Environmental Injection Attacks against GUI Agents in Realistic Dynamic Environments
Yitong Zhang, Ximo Li, Liyi Cai, Jia Li
TL;DR
This work addresses EIAs against LVLM-powered GUI agents operating in open-world web environments by formalizing a dynamic-environment threat model and demonstrating that prior attacks fail under realistic conditions. It introduces Chameleon, a framework composed of LLM-Driven Environment Simulation (LES) to generate diverse, high-fidelity training contexts and Attention Black Hole (ABH) to explicitly steer model attention to the trigger region, with training losses combining $\mathcal{L}_{\text{CE}}$ and $\mathcal{L}_{\text{attn}}$. Across six websites and four LVLMs, Chameleon substantially outperforms baselines in ASR and shows partial cross-model transferability among related models, underscoring hidden vulnerabilities. Ablation and closed-loop evaluations confirm the necessity of LES and ABH, while defenses such as safety prompts, verifiers, and random noise offer limited protection or harm user experience. The findings highlight the need for robust, practical defenses tailored to open-world GUI agents to mitigate realistic environmental attacks without sacrificing usability, and point to future directions in automated trigger detection and resilient agent design.
Abstract
Graphical User Interface (GUI) agents are increasingly deployed to interact with online web services, yet their exposure to open-world content renders them vulnerable to Environmental Injection Attacks (EIAs). In these attacks, an attacker can inject crafted triggers into website to manipulate the behavior of GUI agents used by other users. In this paper, we find that most existing EIA studies fall short of realism. In particular, they fail to capture the dynamic nature of real-world web content, often assuming that a trigger's on-screen position and surrounding visual context remain largely consistent between training and testing.
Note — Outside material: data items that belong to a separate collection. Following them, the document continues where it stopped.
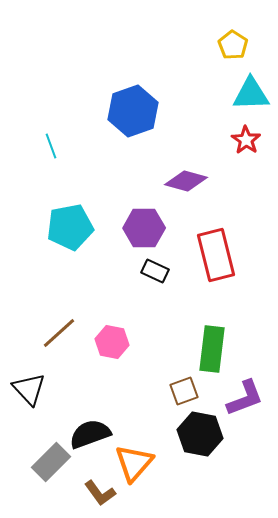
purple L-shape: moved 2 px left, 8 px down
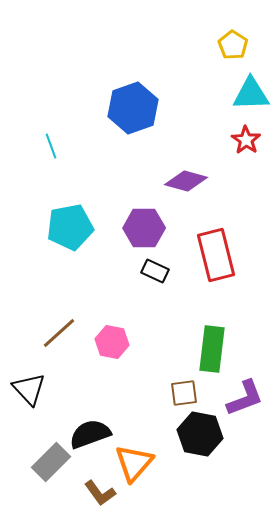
blue hexagon: moved 3 px up
brown square: moved 2 px down; rotated 12 degrees clockwise
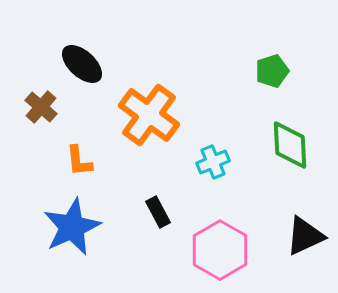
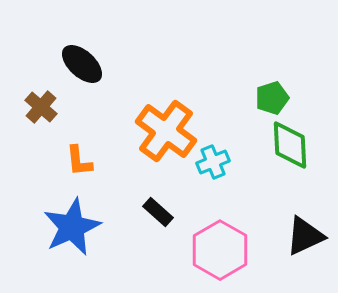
green pentagon: moved 27 px down
orange cross: moved 17 px right, 16 px down
black rectangle: rotated 20 degrees counterclockwise
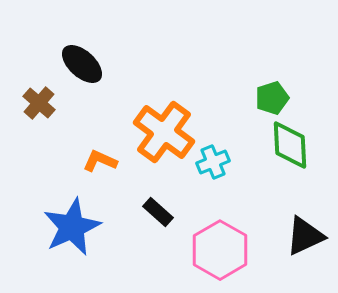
brown cross: moved 2 px left, 4 px up
orange cross: moved 2 px left, 1 px down
orange L-shape: moved 21 px right; rotated 120 degrees clockwise
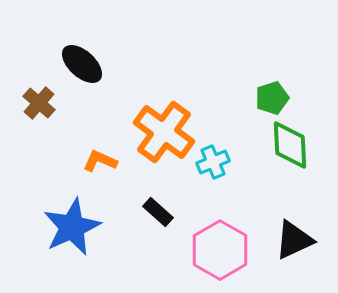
black triangle: moved 11 px left, 4 px down
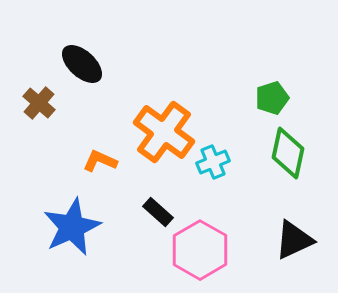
green diamond: moved 2 px left, 8 px down; rotated 15 degrees clockwise
pink hexagon: moved 20 px left
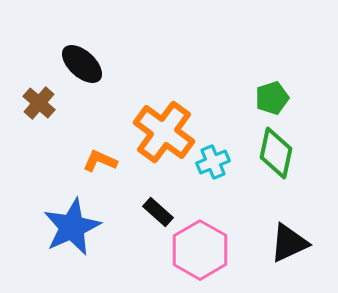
green diamond: moved 12 px left
black triangle: moved 5 px left, 3 px down
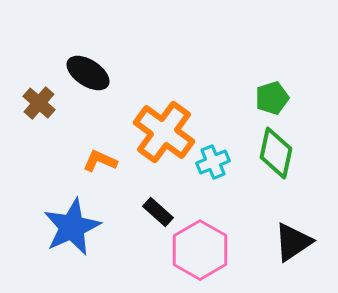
black ellipse: moved 6 px right, 9 px down; rotated 9 degrees counterclockwise
black triangle: moved 4 px right, 1 px up; rotated 9 degrees counterclockwise
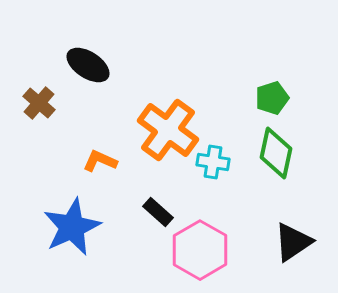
black ellipse: moved 8 px up
orange cross: moved 4 px right, 2 px up
cyan cross: rotated 32 degrees clockwise
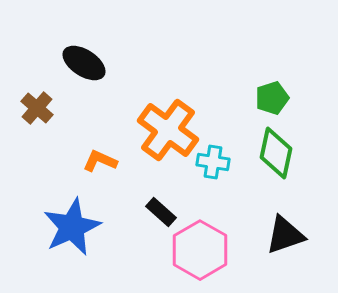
black ellipse: moved 4 px left, 2 px up
brown cross: moved 2 px left, 5 px down
black rectangle: moved 3 px right
black triangle: moved 8 px left, 7 px up; rotated 15 degrees clockwise
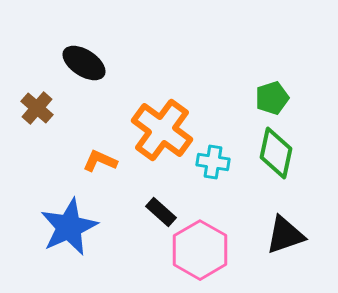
orange cross: moved 6 px left
blue star: moved 3 px left
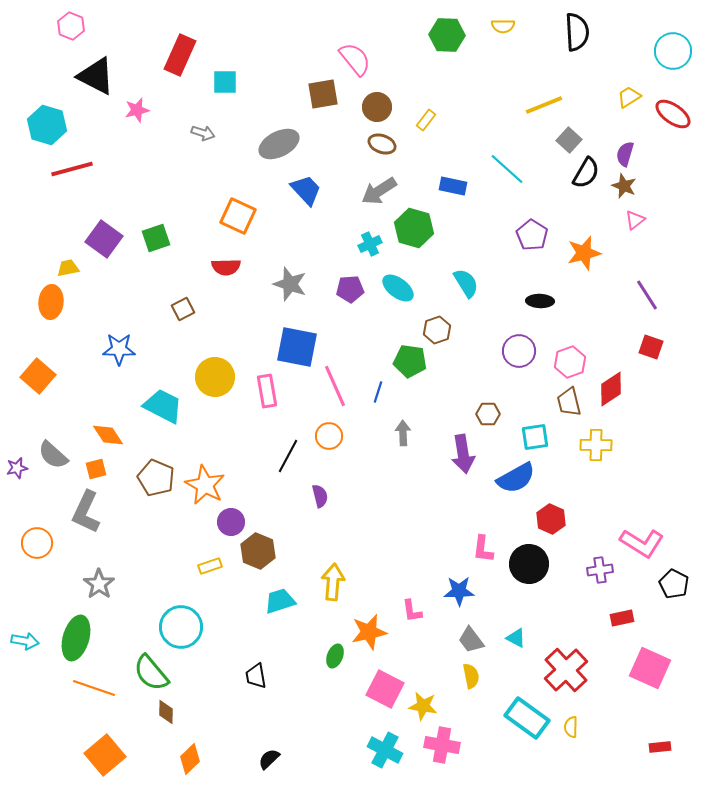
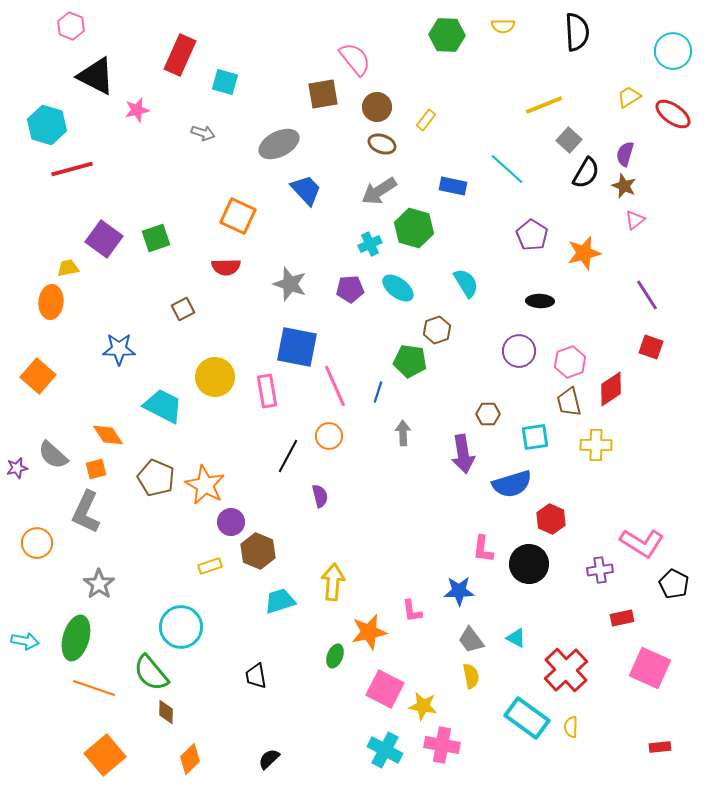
cyan square at (225, 82): rotated 16 degrees clockwise
blue semicircle at (516, 478): moved 4 px left, 6 px down; rotated 12 degrees clockwise
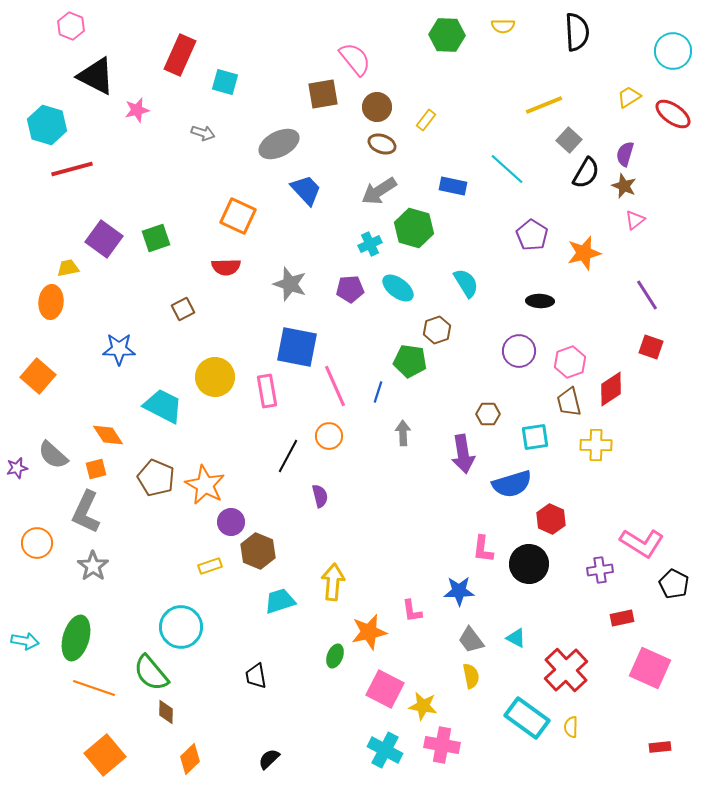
gray star at (99, 584): moved 6 px left, 18 px up
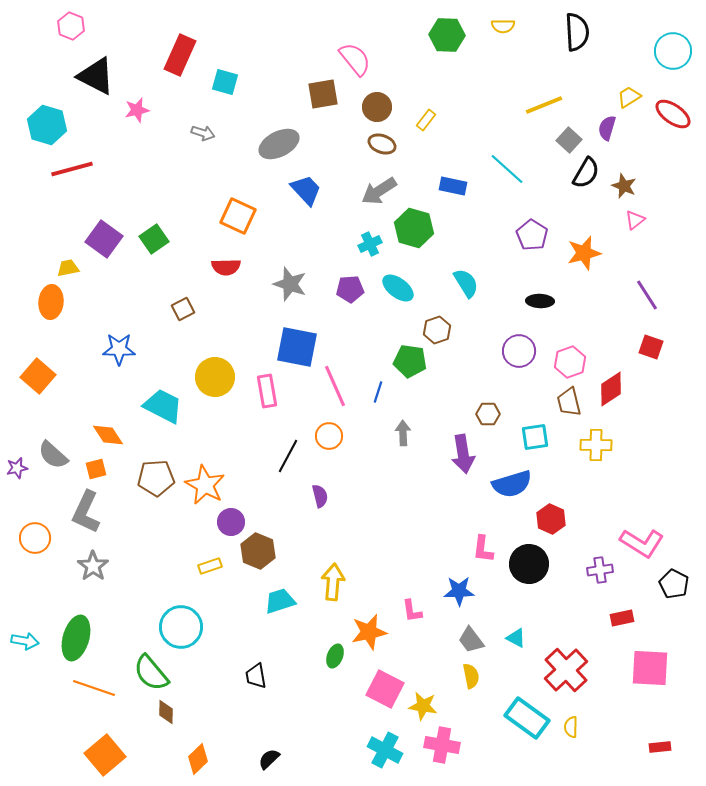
purple semicircle at (625, 154): moved 18 px left, 26 px up
green square at (156, 238): moved 2 px left, 1 px down; rotated 16 degrees counterclockwise
brown pentagon at (156, 478): rotated 27 degrees counterclockwise
orange circle at (37, 543): moved 2 px left, 5 px up
pink square at (650, 668): rotated 21 degrees counterclockwise
orange diamond at (190, 759): moved 8 px right
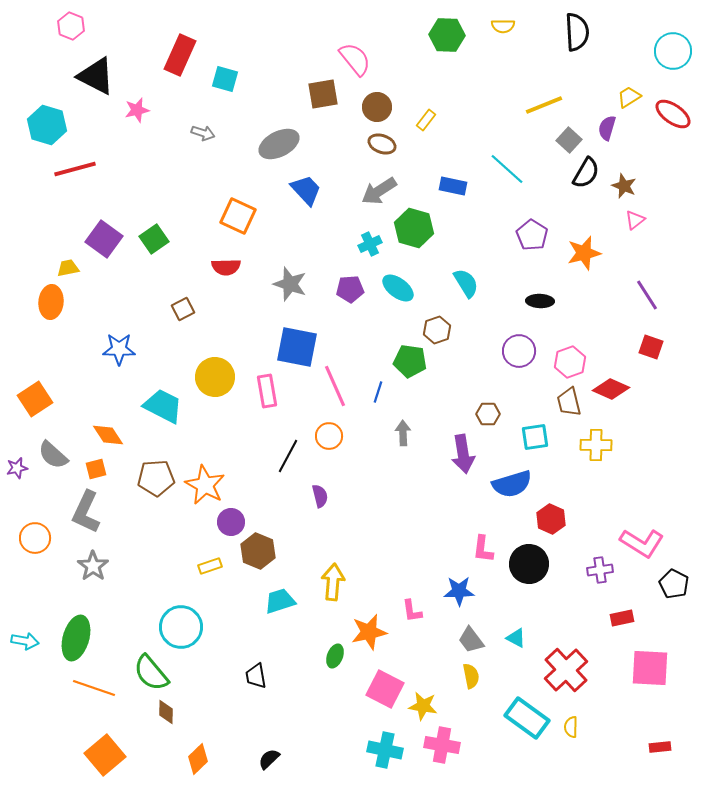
cyan square at (225, 82): moved 3 px up
red line at (72, 169): moved 3 px right
orange square at (38, 376): moved 3 px left, 23 px down; rotated 16 degrees clockwise
red diamond at (611, 389): rotated 57 degrees clockwise
cyan cross at (385, 750): rotated 16 degrees counterclockwise
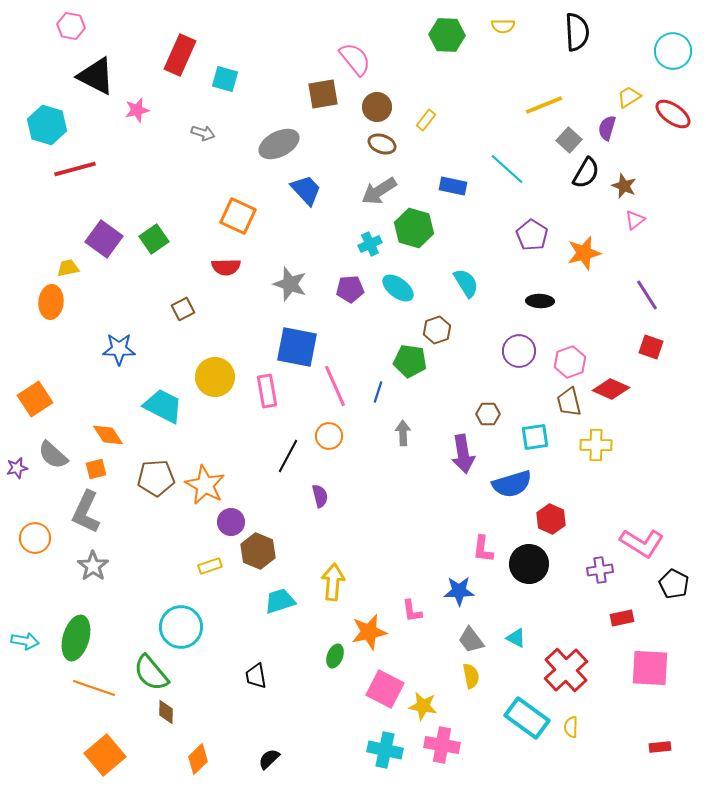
pink hexagon at (71, 26): rotated 12 degrees counterclockwise
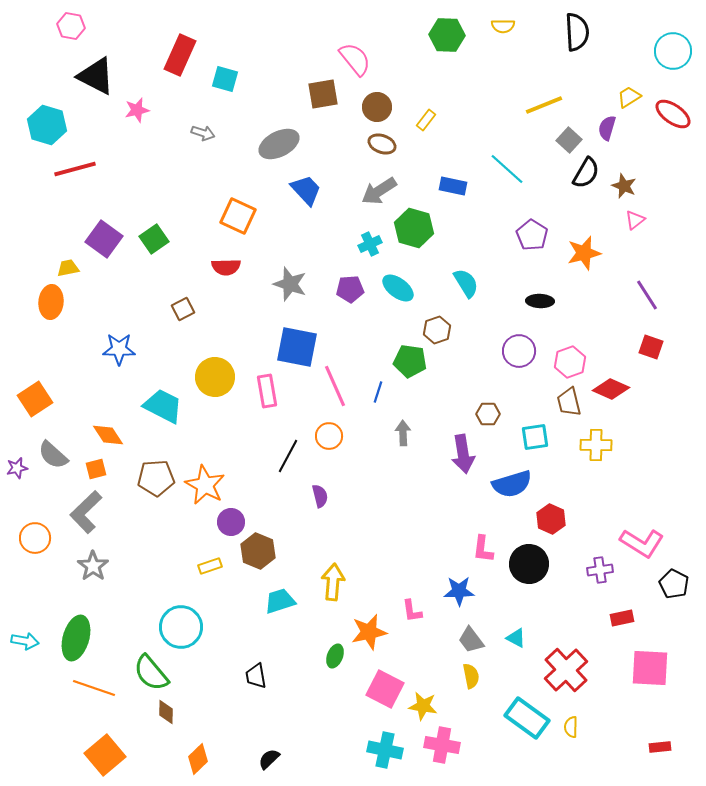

To better reflect practice, we introduce a realistic dynamic-environment threat model in which the attacker is a regular user and the trigger is embedded within a dynamically changing environment. Under this threat model, existing approaches largely fail, suggesting that their effectiveness in exposing GUI agent vulnerabilities has been substantially overestimated. To expose the hidden vulnerabilities of existing GUI agents effectively, we propose Chameleon, an attack framework with two key novelties designed for dynamic environments. (1) To synthesize more realistic training data, we introduce LLM-Driven Environment Simulation, which automatically generates diverse, high-fidelity webpage simulations that mimic the variability of real-world dynamic environments. (2) To optimize the trigger more effectively, we introduce Attention Black Hole, which converts attention weights into explicit supervisory signals. This mechanism encourages the agent to remain insensitive to irrelevant surrounding content, thereby improving robustness in dynamic environments. We evaluate Chameleon on six realistic websites and four representative LVLM-powered GUI agents, where it significantly outperforms existing methods.